Alexander is working to revive the program, possibly through legislation that could be introduced in the 2008 session.
Sooner would be better, said Dr. Michael Durfee, an advocate who helped his wife found California’s ICAN. He noted that at least 10 infants were killed by homicide in Idaho between 1999 and 2004, according to figures from the National Center for Injury Prevention and Control.
“That’s pretty damn high for a state with a population of only 1 million,” said Durfee.
He planned to contact Gov. Butch Otter’s office to emphasize the urgency of reinstating Idaho’s review process – and making national coverage complete.But Alexander said Idaho advocates recognize the value of restoring the child death review process.

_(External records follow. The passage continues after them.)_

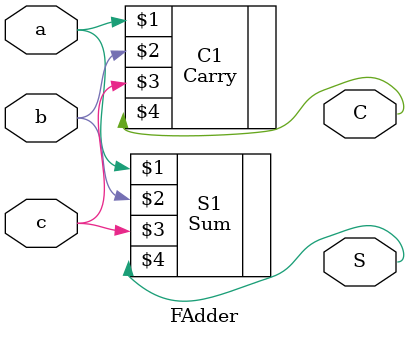
<source format=v>
`timescale 1ns / 1ps

module FAdder(a, b, c, S, C);
input a, b, c;
output S, C;

Sum S1(a, b, c, S);
Carry C1(a, b, c, C);

endmodule

</source>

“We know where we’re at; we don’t need anyone to encourage us,” she said.
Not having the program in place for several years is worrisome, Alexander acknowledged. “I think we’ve lost the understanding of whether anything has changed. We’ve lost the ability to understand trends,” she said.
While Idaho is waiting for the state Legislature to help restore its program, Washington officials are looking to a national solution. Department of Health staff members expect this spring to join a multi-state database sponsored by the National Center for Child Death Review in Michigan, said Siemon, a department consultant.
A federal grant would provide funding for participation in the database, which would collect and track information about Washington’s child deaths, Siemon said. That could help ensure a more complete accounting on which to base Child Fatality Reviews, she said.
Still, the state needs to work toward the goal of reviewing all unexpected child deaths, local and national advocates said.
“In the end, it is a system for agencies to do what they should do anyway,” said Michael Durfee of ICAN.
Summer Phelps’ death, allegedly at the hands of her father and stepmother, Jonathan and Adriana Lytle, is a tragedy. But like many high-profile cases, it could become a catalyst for change in the region and across the state, Durfee said.
“You get the streetlights in front of the school after a kid gets hit by a car,” he said.
“When a kid dies, the whole world kind of tips over and stops. And then even people who don’t like each other are willing to do something.”